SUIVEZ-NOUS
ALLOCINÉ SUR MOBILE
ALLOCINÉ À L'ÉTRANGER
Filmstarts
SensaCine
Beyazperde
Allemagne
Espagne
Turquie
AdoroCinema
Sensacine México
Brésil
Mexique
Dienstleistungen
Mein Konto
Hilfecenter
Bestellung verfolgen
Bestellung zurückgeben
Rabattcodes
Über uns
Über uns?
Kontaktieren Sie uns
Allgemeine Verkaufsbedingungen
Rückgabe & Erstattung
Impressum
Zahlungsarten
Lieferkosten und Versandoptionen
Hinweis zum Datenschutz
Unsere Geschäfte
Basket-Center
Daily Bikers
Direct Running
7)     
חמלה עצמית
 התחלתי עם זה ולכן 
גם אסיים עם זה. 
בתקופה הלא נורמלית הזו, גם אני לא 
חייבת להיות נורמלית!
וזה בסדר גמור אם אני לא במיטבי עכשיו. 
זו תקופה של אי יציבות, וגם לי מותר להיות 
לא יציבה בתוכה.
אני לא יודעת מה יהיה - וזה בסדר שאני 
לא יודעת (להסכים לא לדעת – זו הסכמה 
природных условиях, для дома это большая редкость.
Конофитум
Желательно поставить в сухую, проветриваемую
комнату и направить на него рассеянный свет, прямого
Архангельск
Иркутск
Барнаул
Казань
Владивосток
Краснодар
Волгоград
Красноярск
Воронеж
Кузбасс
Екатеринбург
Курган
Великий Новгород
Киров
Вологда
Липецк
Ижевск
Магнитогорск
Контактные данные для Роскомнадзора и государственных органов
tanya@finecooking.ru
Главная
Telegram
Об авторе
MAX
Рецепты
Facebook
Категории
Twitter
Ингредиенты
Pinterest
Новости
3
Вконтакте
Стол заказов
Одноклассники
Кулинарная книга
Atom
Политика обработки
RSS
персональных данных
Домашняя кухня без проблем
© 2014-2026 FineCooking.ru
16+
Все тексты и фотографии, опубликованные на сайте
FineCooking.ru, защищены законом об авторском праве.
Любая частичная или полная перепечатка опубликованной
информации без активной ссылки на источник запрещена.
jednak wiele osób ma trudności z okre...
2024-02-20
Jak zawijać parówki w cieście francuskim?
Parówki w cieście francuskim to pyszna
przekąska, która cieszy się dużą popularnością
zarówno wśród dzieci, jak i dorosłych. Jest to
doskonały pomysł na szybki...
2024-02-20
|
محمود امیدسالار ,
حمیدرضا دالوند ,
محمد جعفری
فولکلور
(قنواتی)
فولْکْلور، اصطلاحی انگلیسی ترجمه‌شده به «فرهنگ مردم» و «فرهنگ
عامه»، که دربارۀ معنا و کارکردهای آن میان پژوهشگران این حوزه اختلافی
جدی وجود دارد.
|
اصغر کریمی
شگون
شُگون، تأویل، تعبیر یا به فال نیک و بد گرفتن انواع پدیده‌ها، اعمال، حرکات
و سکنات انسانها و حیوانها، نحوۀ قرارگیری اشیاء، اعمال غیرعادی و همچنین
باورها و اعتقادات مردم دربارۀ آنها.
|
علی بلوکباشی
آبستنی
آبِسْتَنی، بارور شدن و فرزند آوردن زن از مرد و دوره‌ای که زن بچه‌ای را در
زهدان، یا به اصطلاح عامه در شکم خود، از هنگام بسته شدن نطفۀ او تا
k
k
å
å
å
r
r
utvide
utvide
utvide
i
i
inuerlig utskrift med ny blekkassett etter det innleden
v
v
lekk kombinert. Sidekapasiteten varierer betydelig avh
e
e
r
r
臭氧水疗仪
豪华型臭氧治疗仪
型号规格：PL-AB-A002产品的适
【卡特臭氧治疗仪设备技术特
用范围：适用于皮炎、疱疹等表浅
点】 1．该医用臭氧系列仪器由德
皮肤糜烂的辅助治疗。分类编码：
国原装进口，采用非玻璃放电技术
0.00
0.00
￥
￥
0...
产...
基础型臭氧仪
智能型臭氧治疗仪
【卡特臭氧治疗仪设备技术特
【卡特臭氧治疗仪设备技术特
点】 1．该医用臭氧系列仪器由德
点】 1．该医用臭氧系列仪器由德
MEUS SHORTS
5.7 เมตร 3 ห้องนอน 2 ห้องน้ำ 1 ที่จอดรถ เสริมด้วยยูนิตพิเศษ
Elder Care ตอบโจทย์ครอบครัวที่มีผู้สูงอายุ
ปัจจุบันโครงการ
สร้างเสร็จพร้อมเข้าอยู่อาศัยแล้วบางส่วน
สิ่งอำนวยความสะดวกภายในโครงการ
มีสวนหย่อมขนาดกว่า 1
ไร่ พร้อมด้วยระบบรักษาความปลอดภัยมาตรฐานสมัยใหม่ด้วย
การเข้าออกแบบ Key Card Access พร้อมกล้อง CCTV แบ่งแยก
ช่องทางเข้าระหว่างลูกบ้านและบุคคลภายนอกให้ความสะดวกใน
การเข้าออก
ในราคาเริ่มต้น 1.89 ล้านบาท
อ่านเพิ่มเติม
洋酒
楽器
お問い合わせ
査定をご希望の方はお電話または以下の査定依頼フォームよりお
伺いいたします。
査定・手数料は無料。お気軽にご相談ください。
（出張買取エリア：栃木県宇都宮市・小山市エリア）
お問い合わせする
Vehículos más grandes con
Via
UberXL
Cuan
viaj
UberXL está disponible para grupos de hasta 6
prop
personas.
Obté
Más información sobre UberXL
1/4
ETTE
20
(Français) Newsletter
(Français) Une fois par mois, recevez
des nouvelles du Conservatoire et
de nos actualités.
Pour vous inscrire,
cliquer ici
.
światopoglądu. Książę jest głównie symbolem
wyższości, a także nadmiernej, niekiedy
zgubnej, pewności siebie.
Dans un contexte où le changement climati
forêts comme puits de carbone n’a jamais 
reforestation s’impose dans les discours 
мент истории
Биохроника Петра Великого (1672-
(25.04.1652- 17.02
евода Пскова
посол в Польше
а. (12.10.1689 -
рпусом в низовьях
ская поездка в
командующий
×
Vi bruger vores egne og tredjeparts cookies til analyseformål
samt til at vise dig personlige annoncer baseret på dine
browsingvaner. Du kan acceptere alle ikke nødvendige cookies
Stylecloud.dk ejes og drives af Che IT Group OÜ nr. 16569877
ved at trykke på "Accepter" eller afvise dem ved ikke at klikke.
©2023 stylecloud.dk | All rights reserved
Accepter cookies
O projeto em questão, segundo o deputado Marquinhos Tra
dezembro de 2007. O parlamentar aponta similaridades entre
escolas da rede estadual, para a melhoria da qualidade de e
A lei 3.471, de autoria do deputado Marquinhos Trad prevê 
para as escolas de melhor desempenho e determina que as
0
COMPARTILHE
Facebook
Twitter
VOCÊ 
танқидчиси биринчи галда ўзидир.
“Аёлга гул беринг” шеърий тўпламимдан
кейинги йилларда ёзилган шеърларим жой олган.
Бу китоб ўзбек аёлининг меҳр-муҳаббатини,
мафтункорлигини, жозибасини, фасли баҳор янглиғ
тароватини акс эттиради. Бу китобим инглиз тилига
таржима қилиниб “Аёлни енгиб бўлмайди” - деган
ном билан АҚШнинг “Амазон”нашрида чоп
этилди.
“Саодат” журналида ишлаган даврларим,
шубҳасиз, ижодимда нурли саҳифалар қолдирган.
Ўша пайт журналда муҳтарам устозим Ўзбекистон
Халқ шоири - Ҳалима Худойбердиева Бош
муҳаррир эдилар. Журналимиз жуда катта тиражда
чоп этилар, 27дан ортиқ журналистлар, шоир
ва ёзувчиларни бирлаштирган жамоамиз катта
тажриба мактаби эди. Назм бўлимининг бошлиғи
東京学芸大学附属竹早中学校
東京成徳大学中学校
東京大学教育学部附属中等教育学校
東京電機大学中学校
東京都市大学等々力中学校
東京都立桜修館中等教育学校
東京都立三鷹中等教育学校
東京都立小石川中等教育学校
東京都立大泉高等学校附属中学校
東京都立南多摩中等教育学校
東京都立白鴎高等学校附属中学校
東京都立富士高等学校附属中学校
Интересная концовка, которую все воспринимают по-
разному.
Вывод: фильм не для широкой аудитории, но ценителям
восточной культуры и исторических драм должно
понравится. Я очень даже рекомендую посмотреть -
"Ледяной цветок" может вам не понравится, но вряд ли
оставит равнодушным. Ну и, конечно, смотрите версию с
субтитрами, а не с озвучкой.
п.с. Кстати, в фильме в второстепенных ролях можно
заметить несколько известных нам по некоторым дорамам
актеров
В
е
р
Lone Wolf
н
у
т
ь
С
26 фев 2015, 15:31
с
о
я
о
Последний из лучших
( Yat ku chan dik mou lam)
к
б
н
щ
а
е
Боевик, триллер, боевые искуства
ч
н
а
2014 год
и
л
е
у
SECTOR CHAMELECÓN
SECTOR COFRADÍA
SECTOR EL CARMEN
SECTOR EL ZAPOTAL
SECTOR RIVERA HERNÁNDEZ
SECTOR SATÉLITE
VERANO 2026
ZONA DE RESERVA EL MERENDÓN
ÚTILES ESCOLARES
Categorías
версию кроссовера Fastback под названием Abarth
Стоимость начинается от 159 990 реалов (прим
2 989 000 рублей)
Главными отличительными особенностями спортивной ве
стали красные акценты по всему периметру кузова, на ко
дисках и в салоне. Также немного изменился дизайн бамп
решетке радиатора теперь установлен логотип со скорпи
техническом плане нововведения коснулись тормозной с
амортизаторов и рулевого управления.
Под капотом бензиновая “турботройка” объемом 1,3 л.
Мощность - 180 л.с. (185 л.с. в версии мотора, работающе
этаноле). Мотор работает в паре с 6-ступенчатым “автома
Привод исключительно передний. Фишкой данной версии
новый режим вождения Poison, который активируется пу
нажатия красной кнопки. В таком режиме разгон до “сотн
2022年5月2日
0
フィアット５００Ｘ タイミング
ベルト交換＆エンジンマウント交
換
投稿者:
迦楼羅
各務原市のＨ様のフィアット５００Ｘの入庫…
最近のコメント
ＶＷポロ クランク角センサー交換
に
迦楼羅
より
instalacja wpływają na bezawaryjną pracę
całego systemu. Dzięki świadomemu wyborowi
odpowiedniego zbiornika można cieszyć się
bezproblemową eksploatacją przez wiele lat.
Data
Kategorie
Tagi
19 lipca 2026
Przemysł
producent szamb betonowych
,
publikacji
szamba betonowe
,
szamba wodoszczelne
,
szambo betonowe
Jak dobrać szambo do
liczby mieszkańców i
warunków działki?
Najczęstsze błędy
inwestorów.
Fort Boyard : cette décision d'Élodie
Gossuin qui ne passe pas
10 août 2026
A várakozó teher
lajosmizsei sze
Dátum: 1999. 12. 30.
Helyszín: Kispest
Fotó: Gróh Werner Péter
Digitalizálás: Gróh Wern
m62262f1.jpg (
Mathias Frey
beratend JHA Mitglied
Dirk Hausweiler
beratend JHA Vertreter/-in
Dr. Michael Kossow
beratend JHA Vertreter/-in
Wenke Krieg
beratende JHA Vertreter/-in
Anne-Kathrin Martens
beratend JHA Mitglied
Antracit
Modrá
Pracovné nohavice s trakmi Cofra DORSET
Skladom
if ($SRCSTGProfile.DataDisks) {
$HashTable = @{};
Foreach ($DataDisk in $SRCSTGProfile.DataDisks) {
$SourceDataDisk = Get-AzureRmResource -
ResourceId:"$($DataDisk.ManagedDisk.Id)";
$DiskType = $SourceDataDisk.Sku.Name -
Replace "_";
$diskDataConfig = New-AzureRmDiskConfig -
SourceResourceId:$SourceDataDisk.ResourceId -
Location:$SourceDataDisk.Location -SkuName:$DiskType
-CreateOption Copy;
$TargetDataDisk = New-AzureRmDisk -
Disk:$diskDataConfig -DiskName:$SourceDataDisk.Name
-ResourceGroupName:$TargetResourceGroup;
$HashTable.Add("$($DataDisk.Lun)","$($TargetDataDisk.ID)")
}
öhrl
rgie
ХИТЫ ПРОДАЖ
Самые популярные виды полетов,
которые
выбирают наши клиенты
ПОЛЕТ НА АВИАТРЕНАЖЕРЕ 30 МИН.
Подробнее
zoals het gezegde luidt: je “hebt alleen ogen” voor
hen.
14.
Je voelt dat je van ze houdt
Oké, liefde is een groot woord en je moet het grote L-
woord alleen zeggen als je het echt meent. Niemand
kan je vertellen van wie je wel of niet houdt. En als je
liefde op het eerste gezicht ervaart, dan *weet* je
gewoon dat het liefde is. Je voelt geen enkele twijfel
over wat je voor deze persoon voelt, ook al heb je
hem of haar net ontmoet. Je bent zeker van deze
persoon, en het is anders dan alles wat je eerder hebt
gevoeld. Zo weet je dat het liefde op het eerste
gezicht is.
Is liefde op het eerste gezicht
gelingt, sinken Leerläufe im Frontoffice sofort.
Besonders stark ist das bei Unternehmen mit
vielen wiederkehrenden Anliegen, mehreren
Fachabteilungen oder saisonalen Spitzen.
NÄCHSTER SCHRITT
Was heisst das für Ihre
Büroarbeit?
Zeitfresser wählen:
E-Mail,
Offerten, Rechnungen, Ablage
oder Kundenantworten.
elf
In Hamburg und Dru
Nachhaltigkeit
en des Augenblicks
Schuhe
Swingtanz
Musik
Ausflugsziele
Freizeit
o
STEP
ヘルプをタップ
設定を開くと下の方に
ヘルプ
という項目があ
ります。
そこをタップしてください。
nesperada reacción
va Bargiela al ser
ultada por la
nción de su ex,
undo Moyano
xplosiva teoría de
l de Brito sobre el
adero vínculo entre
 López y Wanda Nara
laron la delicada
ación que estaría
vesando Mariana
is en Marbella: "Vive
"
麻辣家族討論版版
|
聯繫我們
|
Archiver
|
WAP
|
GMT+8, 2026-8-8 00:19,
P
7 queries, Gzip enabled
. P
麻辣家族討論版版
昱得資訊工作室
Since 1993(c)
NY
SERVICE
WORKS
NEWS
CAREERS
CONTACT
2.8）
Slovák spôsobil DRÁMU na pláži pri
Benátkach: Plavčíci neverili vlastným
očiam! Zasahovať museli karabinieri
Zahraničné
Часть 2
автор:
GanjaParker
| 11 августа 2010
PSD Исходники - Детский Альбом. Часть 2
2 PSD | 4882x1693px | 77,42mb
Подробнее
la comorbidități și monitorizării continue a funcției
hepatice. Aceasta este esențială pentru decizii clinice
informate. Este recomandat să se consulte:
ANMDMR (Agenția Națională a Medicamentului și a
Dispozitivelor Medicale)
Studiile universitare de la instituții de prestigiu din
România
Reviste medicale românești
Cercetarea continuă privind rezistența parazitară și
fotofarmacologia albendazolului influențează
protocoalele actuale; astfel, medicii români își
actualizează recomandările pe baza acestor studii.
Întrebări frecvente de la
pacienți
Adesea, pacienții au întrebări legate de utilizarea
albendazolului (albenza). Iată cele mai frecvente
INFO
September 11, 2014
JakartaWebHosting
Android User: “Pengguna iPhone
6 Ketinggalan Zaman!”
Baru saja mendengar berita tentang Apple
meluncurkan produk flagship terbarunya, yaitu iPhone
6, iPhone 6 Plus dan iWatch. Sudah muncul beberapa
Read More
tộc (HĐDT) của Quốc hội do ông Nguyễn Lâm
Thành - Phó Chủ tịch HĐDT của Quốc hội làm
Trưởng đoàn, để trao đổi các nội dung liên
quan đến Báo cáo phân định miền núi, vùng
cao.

**Task brief**
Please copy out the material word for word, from its first line through the line containing "Kontaktieren Sie uns", both included.

**Output for this task**
SUIVEZ-NOUS
ALLOCINÉ SUR MOBILE
ALLOCINÉ À L'ÉTRANGER
Filmstarts
SensaCine
Beyazperde
Allemagne
Espagne
Turquie
AdoroCinema
Sensacine México
Brésil
Mexique
Dienstleistungen
Mein Konto
Hilfecenter
Bestellung verfolgen
Bestellung zurückgeben
Rabattcodes
Über uns
Über uns?
Kontaktieren Sie uns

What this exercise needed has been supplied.